ASSIGNMENT: Output each record below exactly, leaving any picture out of the copy.

SOURCE MATERIAL:
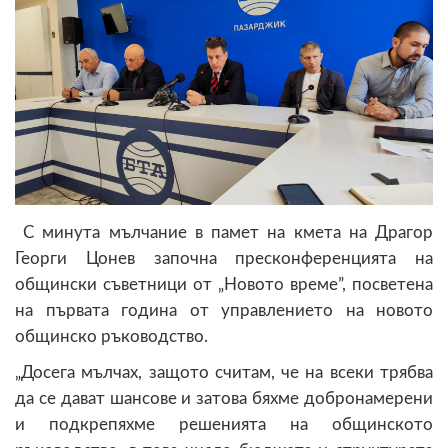
С минута мълчание в памет на кмета на Драгор
Георги Цонев започна пресконференцията на
общински съветници от „Новото време”, посветена
на първата година от управлението на новото
общинско ръководство.
„Досега мълчах, защото считам, че на всеки трябва
да се дават шансове и затова бяхме добронамерени
и подкрепяхме решенията на общинското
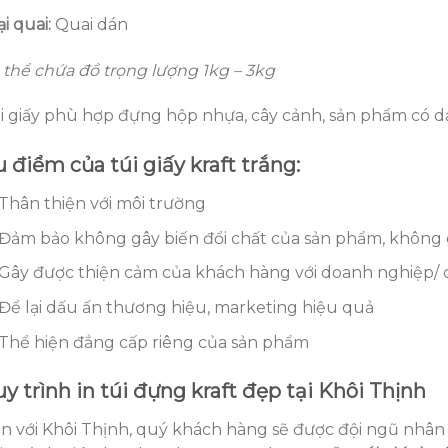
i quai:
Quai dán
 thể chứa đồ trọng lượng 1kg – 3kg
i giấy phù hợp đựng hộp nhựa, cây cảnh, sản phẩm có d
u điểm của
túi giấy kraft trắng
:
Thân thiện với môi trường
Đảm bảo không gây biến đổi chất của sản phẩm, không 
Gây được thiện cảm của khách hàng với doanh nghiệp/ 
Để lại dấu ấn thương hiệu, marketing hiệu quả
Thể hiện đẳng cấp riêng của sản phẩm
y trình in túi đựng kraft đẹp tại Khôi Thịnh
n với Khôi Thịnh, quý khách hàng sẽ được đội ngũ nhân v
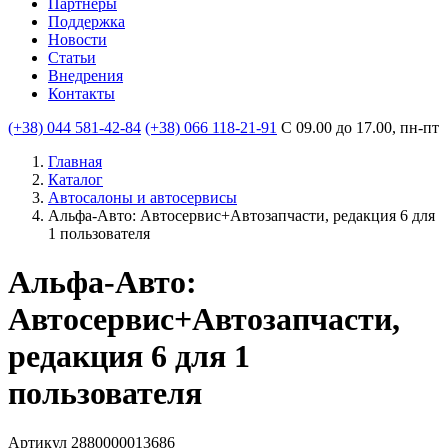
Партнеры
Поддержка
Новости
Статьи
Внедрения
Контакты
(+38) 044 581-42-84
(+38) 066 118-21-91
С 09.00 до 17.00, пн-пт
Главная
Каталог
Автосалоны и автосервисы
Альфа-Авто: Автосервис+Автозапчасти, редакция 6 для
1 пользователя
Альфа-Авто:
Автосервис+Автозапчасти,
редакция 6 для 1
пользователя
Артикул 2880000013686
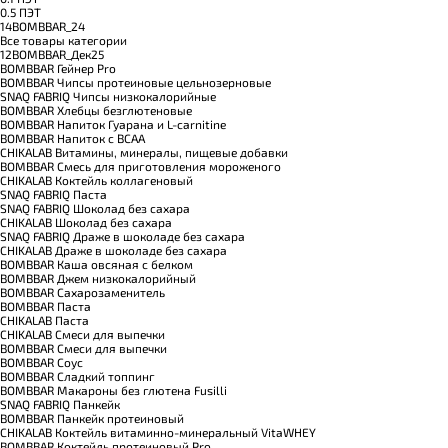
0.5 ПЭТ
14BOMBBAR_24
Все товары категории
12BOMBBAR_Дек25
BOMBBAR Гейнер Pro
BOMBBAR Чипсы протеиновые цельнозерновые
SNAQ FABRIQ Чипсы низкокалорийные
BOMBBAR Хлебцы безглютеновые
BOMBBAR Напиток Гуарана и L-carnitine
BOMBBAR Напиток с BCAA
CHIKALAB Витамины, минералы, пищевые добавки
BOMBBAR Смесь для приготовления мороженого
CHIKALAB Коктейль коллагеновый
SNAQ FABRIQ Паста
SNAQ FABRIQ Шоколад без сахара
CHIKALAB Шоколад без сахара
SNAQ FABRIQ Драже в шоколаде без сахара
CHIKALAB Драже в шоколаде без сахара
BOMBBAR Каша овсяная с белком
BOMBBAR Джем низкокалорийный
BOMBBAR Сахарозаменитель
BOMBBAR Паста
CHIKALAB Паста
CHIKALAB Смеси для выпечки
BOMBBAR Смеси для выпечки
BOMBBAR Соус
BOMBBAR Сладкий топпинг
BOMBBAR Макароны без глютена Fusilli
SNAQ FABRIQ Панкейк
BOMBBAR Панкейк протеиновый
CHIKALAB Коктейль витаминно-минеральный VitaWHEY
BOMBBAR Коктейль протеиновый Pro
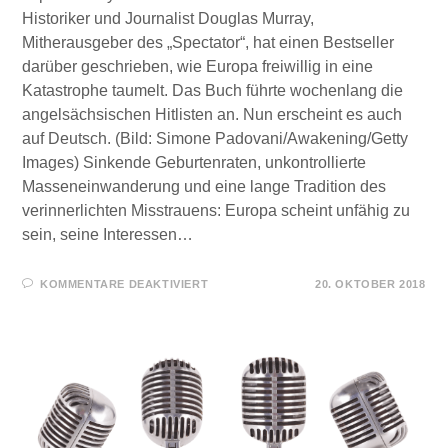
Historiker und Journalist Douglas Murray,
Mitherausgeber des „Spectator“, hat einen Bestseller
darüber geschrieben, wie Europa freiwillig in eine
Katastrophe taumelt. Das Buch führte wochenlang die
angelsächsischen Hitlisten an. Nun erscheint es auch
auf Deutsch. (Bild: Simone Padovani/Awakening/Getty
Images) Sinkende Geburtenraten, unkontrollierte
Masseneinwanderung und eine lange Tradition des
verinnerlichten Misstrauens: Europa scheint unfähig zu
sein, seine Interessen…
FÜR
KOMMENTARE DEAKTIVIERT
20. OKTOBER 2018
„DER
SELBSTMORD
EUROPAS“
–
DOUGLAS
MURRAY
IM
INTERVIEW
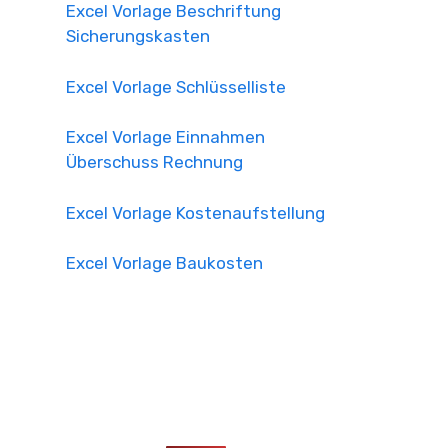
Excel Vorlage Beschriftung
Sicherungskasten
Excel Vorlage Schlüsselliste
Excel Vorlage Einnahmen
Überschuss Rechnung
Excel Vorlage Kostenaufstellung
Excel Vorlage Baukosten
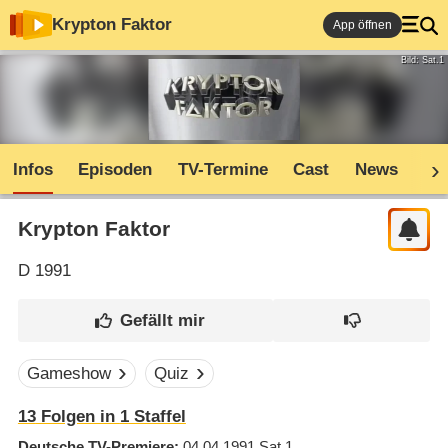
Krypton Faktor
App öffnen
Bild: Sat.1
Infos
Episoden
TV-Termine
Cast
News
Sh
Krypton Faktor
D
1991
Gameshow
Quiz
13
Folgen in
1
Staffel
Deutsche TV-Premiere
04.04.1991
Sat.1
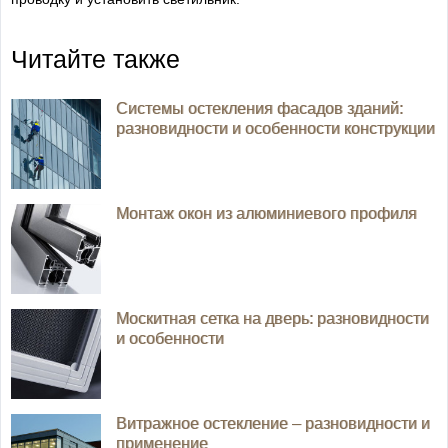
Читайте также
Системы остекления фасадов зданий:
разновидности и особенности конструкции
Монтаж окон из алюминиевого профиля
Москитная сетка на дверь: разновидности
и особенности
Витражное остекление – разновидности и
применение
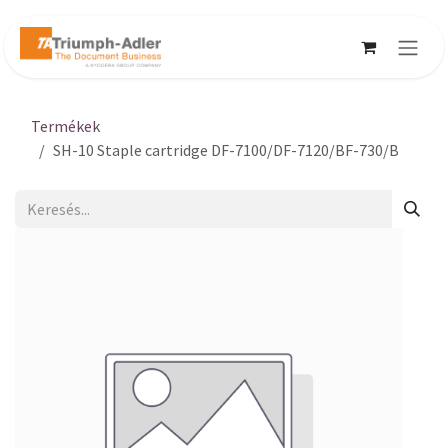
Kihagyás és továbblépés a tartalomhoz
Termékek
SH-10 Staple cartridge DF-7100/DF-7120/BF-730/B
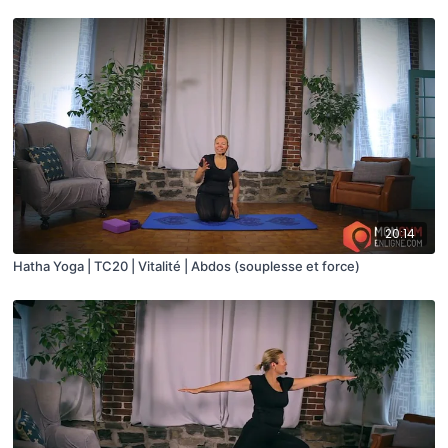
20:14
Hatha Yoga | TC20 | Vitalité | Abdos (souplesse et force)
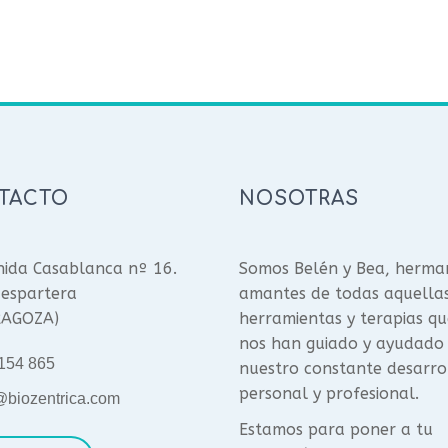
TACTO
NOSOTRAS
ida Casablanca nº 16.
Somos Belén y Bea, herma
espartera
amantes de todas aquella
RAGOZA)
herramientas y terapias qu
nos han guiado y ayudado
154 865
nuestro constante desarro
personal y profesional.
@biozentrica.com
Estamos para poner a tu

REPLY:
С минута мълчание в памет на кмета на Драгор
Георги Цонев започна пресконференцията на
общински съветници от „Новото време”, посветена
на първата година от управлението на новото
общинско ръководство.
„Досега мълчах, защото считам, че на всеки трябва
да се дават шансове и затова бяхме добронамерени
и подкрепяхме решенията на общинското
i quai:
Quai dán
 thể chứa đồ trọng lượng 1kg – 3kg
i giấy phù hợp đựng hộp nhựa, cây cảnh, sản phẩm có d
u điểm của
túi giấy kraft trắng
:
Thân thiện với môi trường
Đảm bảo không gây biến đổi chất của sản phẩm, không 
Gây được thiện cảm của khách hàng với doanh nghiệp/ 
Để lại dấu ấn thương hiệu, marketing hiệu quả
Thể hiện đẳng cấp riêng của sản phẩm
y trình in túi đựng kraft đẹp tại Khôi Thịnh
n với Khôi Thịnh, quý khách hàng sẽ được đội ngũ nhân v
Партнеры
Поддержка
Новости
Статьи
Внедрения
Контакты
(+38) 044 581-42-84
(+38) 066 118-21-91
С 09.00 до 17.00, пн-пт
Главная
Каталог
Автосалоны и автосервисы
Альфа-Авто: Автосервис+Автозапчасти, редакция 6 для
1 пользователя
Альфа-Авто:
Автосервис+Автозапчасти,
редакция 6 для 1
пользователя
Артикул 2880000013686
0.5 ПЭТ
14BOMBBAR_24
Все товары категории
12BOMBBAR_Дек25
BOMBBAR Гейнер Pro
BOMBBAR Чипсы протеиновые цельнозерновые
SNAQ FABRIQ Чипсы низкокалорийные
BOMBBAR Хлебцы безглютеновые
BOMBBAR Напиток Гуарана и L-carnitine
BOMBBAR Напиток с BCAA
CHIKALAB Витамины, минералы, пищевые добавки
BOMBBAR Смесь для приготовления мороженого
CHIKALAB Коктейль коллагеновый
SNAQ FABRIQ Паста
SNAQ FABRIQ Шоколад без сахара
CHIKALAB Шоколад без сахара
SNAQ FABRIQ Драже в шоколаде без сахара
CHIKALAB Драже в шоколаде без сахара
BOMBBAR Каша овсяная с белком
BOMBBAR Джем низкокалорийный
BOMBBAR Сахарозаменитель
BOMBBAR Паста
CHIKALAB Паста
CHIKALAB Смеси для выпечки
BOMBBAR Смеси для выпечки
BOMBBAR Соус
BOMBBAR Сладкий топпинг
BOMBBAR Макароны без глютена Fusilli
SNAQ FABRIQ Панкейк
BOMBBAR Панкейк протеиновый
CHIKALAB Коктейль витаминно-минеральный VitaWHEY
BOMBBAR Коктейль протеиновый Pro
Historiker und Journalist Douglas Murray,
Mitherausgeber des „Spectator“, hat einen Bestseller
darüber geschrieben, wie Europa freiwillig in eine
Katastrophe taumelt. Das Buch führte wochenlang die
angelsächsischen Hitlisten an. Nun erscheint es auch
auf Deutsch. (Bild: Simone Padovani/Awakening/Getty
Images) Sinkende Geburtenraten, unkontrollierte
Masseneinwanderung und eine lange Tradition des
verinnerlichten Misstrauens: Europa scheint unfähig zu
sein, seine Interessen…
FÜR
KOMMENTARE DEAKTIVIERT
20. OKTOBER 2018
„DER
SELBSTMORD
EUROPAS“
–
DOUGLAS
MURRAY
IM
INTERVIEW
Excel Vorlage Beschriftung
Sicherungskasten
Excel Vorlage Schlüsselliste
Excel Vorlage Einnahmen
Überschuss Rechnung
Excel Vorlage Kostenaufstellung
Excel Vorlage Baukosten
Krypton Faktor
App öffnen
Bild: Sat.1
Infos
Episoden
TV-Termine
Cast
News
Sh
Krypton Faktor
D
1991
Gameshow
Quiz
13
Folgen in
1
Staffel
Deutsche TV-Premiere
04.04.1991
Sat.1
Читайте также
Системы остекления фасадов зданий:
разновидности и особенности конструкции
Монтаж окон из алюминиевого профиля
Москитная сетка на дверь: разновидности
и особенности
Витражное остекление – разновидности и
применение
Kihagyás és továbblépés a tartalomhoz
Termékek
SH-10 Staple cartridge DF-7100/DF-7120/BF-730/B
20:14
Hatha Yoga | TC20 | Vitalité | Abdos (souplesse et force)
TACTO
NOSOTRAS
ida Casablanca nº 16.
Somos Belén y Bea, herma
espartera
amantes de todas aquella
RAGOZA)
herramientas y terapias qu
nos han guiado y ayudado
154 865
nuestro constante desarro
personal y profesional.
@biozentrica.com
Estamos para poner a tu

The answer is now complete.